▶ _TEXTO APRESENTADO_:
'''

Ela é filha do empresário Roberto Justus. E certamente teve influência do pai quando resolveu flertar com a publicidade, afinal ele liderou o maior grupo de comunicação do país, o Newcomm, que teve participação na gestão da líder Y&R.
Mas Luiza Justus é independente e buscou com passos próprios sua relação com a publicidade quando decidiu estudar comunicação e cinema no tradicional Boston College, nos Estados Unidos. Da capital de Massachussets, ela se mudou para Nova York e há três anos é redatora sênior na estrutura criativa da Grey NY. “Meu pai é um recurso indispensável para mim”, diz ela, que faz parte do núcleo que cuida das ações de comunicação de marketing para P&G, especialmente para a marca Pantene, inclusive para a operação brasileira. Luiza concedeu a seguinte entrevista.
Como iniciou sua carreira na publicidade?
Desde pequena, eu sempre amei escrever histórias, e até gravava e editava “filmes” por diversão. Então, claro, eu precisava escolher uma profissão que me deixasse fazer isso todo dia o dia inteiro! Eu estudei cinema e comunicação na Boston College, depois me mudei para Nova York para começar a minha carreira. Trabalhei numa produtora minúscula e logo percebi que produção não era para mim. Eu queria usar a imaginação, escrever e criar, sem me preocupar com logística, orçamentos e papelada.

'''

▶ _INSTRUÇÕES DAS TAREFAS_:
1. Reescreva o trecho do texto sobre Luiza Justus começando em "Ela é filha" e indo até "a seguinte entrevista.", e troque "Nova York" por "Los Angeles".
2. Diga se cada afirmação concorda com o texto sobre Luiza Justus, respondendo sim ou não e citando entre aspas as palavras do texto que decidem a resposta. (a) Luiza estudou cinema e comunicação no Boston College. (b) Luiza trabalha há cinco anos na Grey NY. (c) Luiza gostou de trabalhar com produção.
Os dados não têm nenhuma relação com este exercício.

▶ _TRECHO DOS DADOS_:
'''

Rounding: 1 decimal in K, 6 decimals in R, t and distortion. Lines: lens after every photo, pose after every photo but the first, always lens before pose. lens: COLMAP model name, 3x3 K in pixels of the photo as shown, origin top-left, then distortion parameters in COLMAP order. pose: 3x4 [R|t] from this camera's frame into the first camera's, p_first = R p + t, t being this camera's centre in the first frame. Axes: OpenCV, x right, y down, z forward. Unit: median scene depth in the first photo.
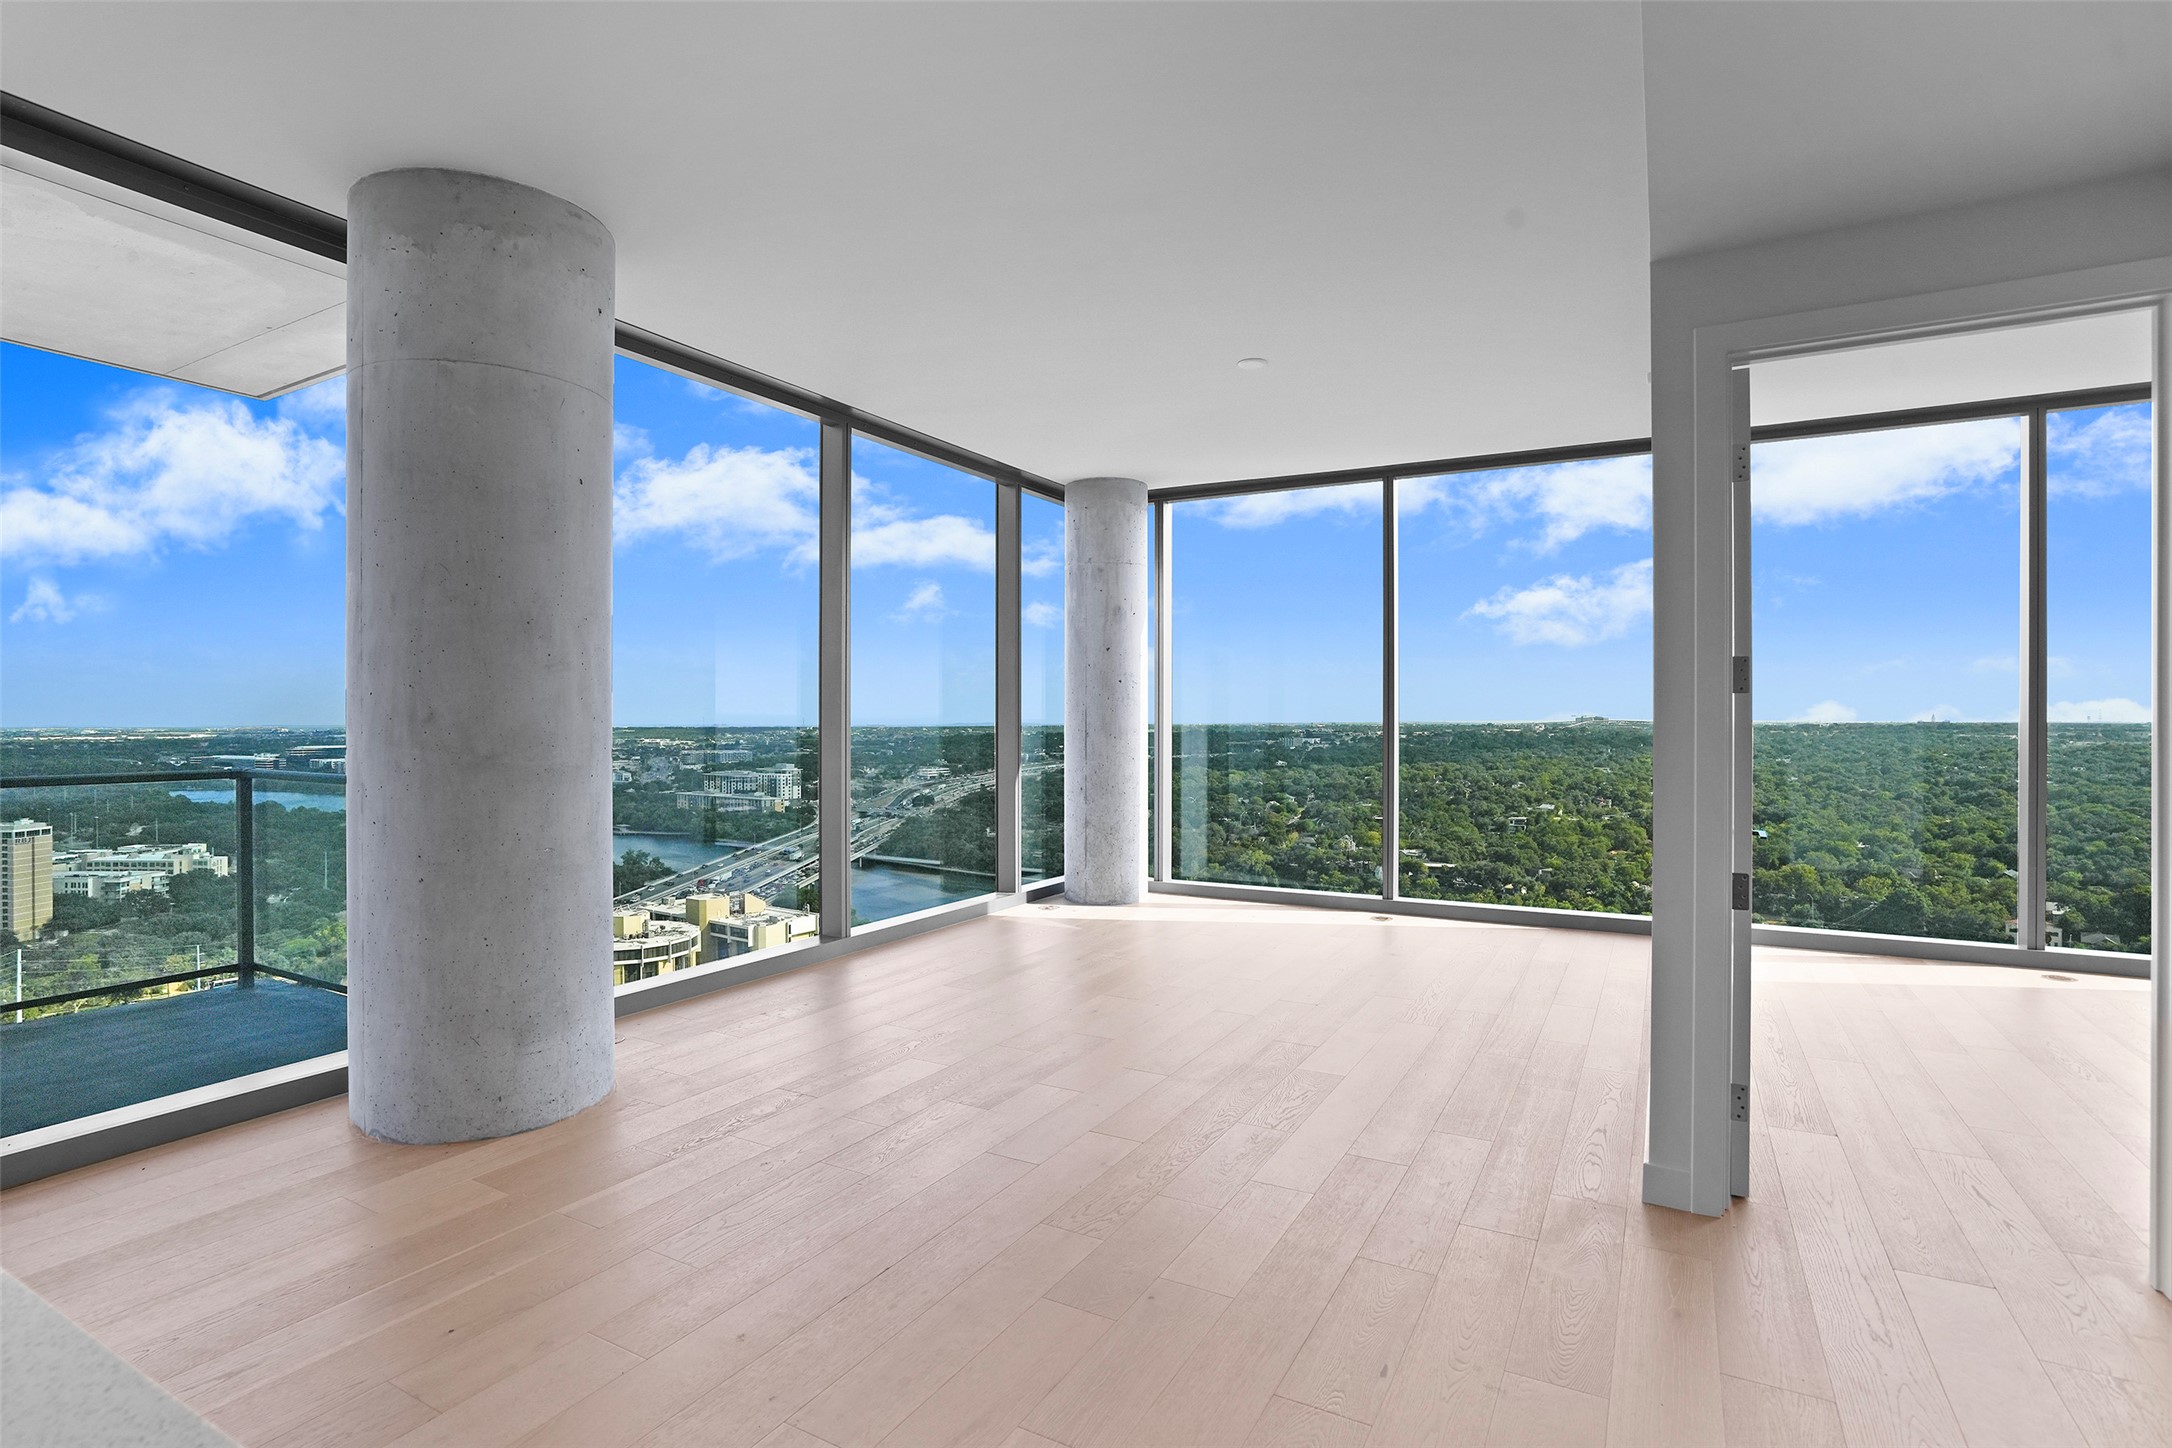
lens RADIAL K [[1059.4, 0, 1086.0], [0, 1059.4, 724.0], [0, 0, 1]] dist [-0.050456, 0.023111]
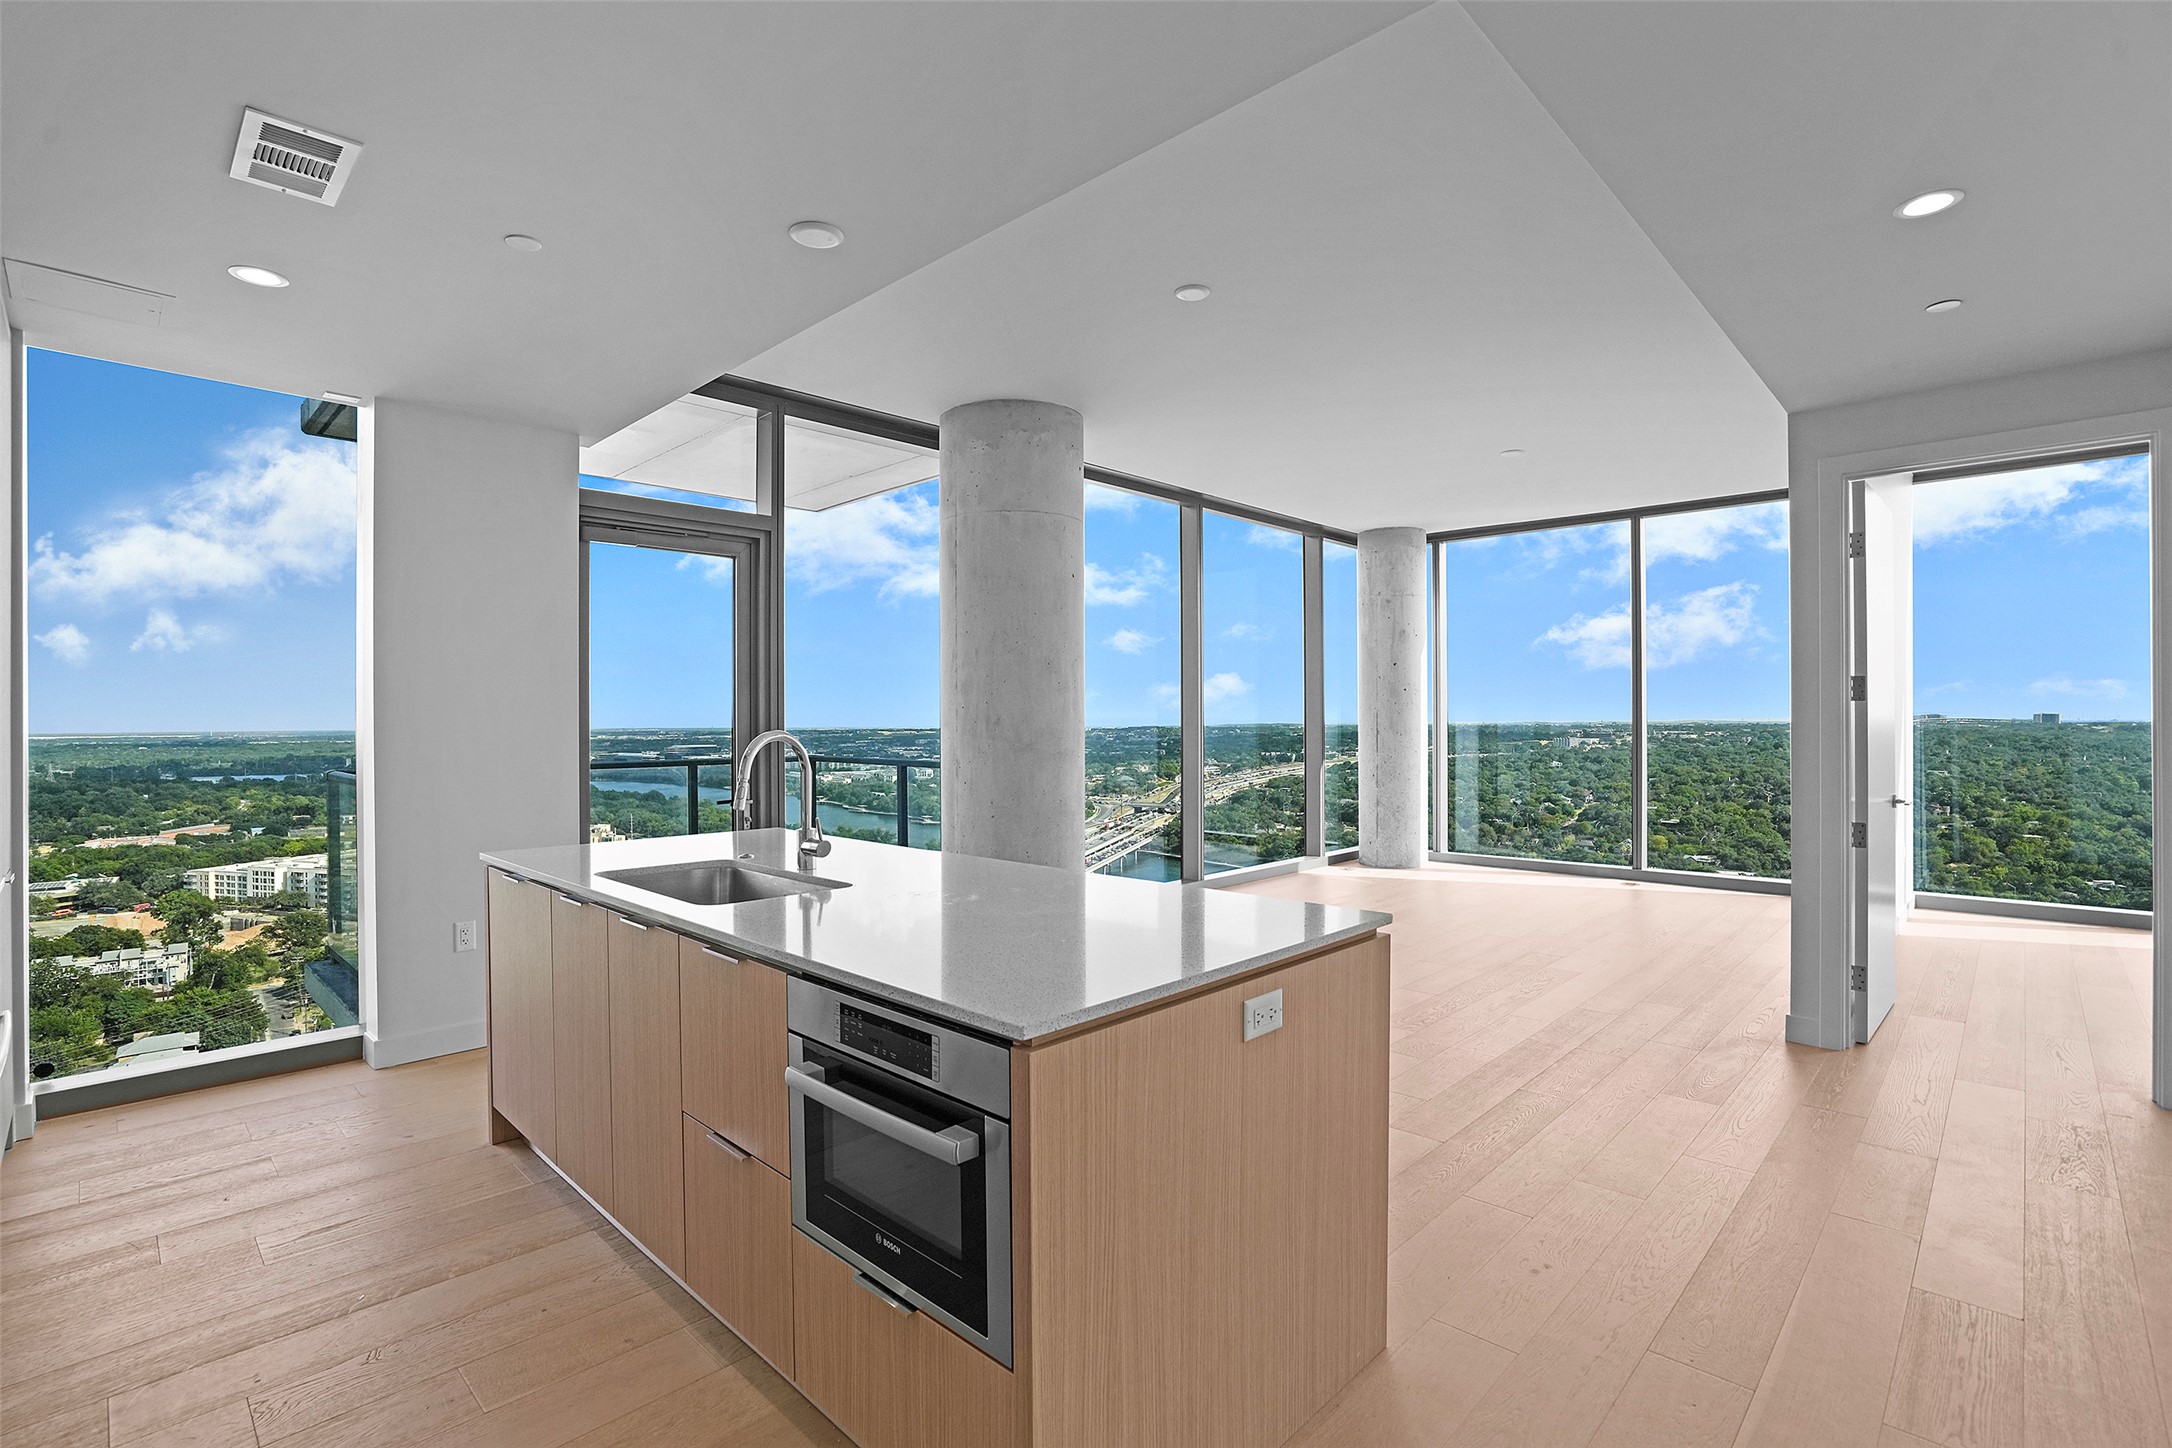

'''

▶ _SOLUÇÕES DOS EXERCÍCIOS_:
1.
Ela é filha do empresário Roberto Justus. E certamente teve influência do pai quando resolveu flertar com a publicidade, afinal ele liderou o maior grupo de comunicação do país, o Newcomm, que teve participação na gestão da líder Y&R.
Mas Luiza Justus é independente e buscou com passos próprios sua relação com a publicidade quando decidiu estudar comunicação e cinema no tradicional Boston College, nos Estados Unidos. Da capital de Massachussets, ela se mudou para Los Angeles e há três anos é redatora sênior na estrutura criativa da Grey NY. “Meu pai é um recurso indispensável para mim”, diz ela, que faz parte do núcleo que cuida das ações de comunicação de marketing para P&G, especialmente para a marca Pantene, inclusive para a operação brasileira. Luiza concedeu a seguinte entrevista.

2.
(a) Sim: "decidiu estudar comunicação e cinema no tradicional Boston College".
(b) Não: "há três anos é redatora sênior na estrutura criativa da Grey NY".
(c) Não: "logo percebi que produção não era para mim".